◆ Directions ◆
Among the entries, find the lines with the string "ankle" and report them.
** Opening Material provided block **
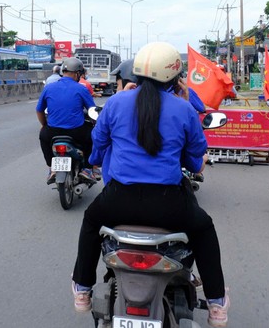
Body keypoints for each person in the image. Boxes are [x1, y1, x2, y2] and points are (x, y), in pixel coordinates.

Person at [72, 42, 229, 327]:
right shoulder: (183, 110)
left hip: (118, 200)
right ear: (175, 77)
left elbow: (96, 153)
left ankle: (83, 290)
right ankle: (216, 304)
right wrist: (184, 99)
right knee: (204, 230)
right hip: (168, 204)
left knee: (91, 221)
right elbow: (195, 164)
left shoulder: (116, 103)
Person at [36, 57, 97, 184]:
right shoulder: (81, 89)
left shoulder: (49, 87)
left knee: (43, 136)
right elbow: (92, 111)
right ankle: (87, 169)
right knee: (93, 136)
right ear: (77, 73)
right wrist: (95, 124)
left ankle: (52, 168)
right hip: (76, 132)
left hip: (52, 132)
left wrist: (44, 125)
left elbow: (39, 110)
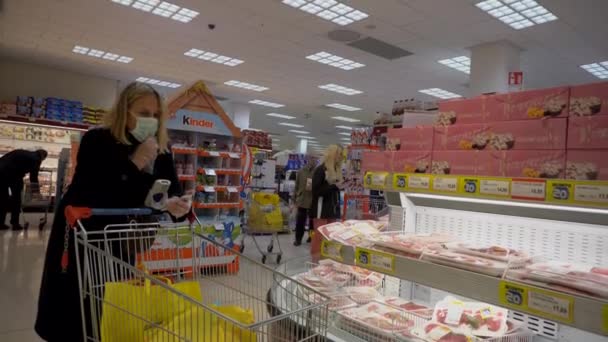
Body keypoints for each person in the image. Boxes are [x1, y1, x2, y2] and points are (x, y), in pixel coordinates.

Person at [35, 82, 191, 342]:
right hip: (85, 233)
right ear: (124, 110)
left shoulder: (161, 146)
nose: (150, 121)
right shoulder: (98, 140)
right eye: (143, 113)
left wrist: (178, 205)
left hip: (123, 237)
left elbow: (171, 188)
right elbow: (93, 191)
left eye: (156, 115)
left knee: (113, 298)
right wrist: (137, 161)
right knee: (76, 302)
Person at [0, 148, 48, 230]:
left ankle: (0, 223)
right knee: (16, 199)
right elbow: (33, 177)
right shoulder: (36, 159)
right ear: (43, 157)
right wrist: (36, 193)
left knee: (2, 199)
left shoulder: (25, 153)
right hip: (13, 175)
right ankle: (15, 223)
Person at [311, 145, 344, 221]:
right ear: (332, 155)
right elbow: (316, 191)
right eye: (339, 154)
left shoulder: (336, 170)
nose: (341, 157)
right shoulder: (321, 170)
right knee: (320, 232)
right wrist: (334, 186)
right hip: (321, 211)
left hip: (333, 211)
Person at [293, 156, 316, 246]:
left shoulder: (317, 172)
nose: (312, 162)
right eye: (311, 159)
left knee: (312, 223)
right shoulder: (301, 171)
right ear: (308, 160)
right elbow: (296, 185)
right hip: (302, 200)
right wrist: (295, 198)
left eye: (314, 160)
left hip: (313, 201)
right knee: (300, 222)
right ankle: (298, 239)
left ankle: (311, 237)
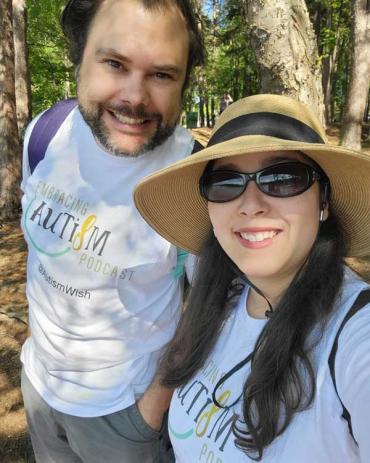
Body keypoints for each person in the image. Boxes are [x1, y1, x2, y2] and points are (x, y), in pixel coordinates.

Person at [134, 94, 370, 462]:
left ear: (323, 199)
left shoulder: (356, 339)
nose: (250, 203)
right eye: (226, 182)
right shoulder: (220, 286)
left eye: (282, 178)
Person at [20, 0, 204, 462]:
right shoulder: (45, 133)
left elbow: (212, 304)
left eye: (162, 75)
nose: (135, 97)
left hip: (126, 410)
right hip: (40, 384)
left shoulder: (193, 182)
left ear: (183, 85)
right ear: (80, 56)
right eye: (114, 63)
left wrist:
** Closing Material provided block **
◆ Written response ◆
left ankle: (83, 290)
right ankle: (216, 304)
right ankle: (87, 169)
left ankle: (52, 168)
left ankle: (0, 223)
right ankle: (15, 223)
right ankle: (298, 239)
left ankle: (311, 237)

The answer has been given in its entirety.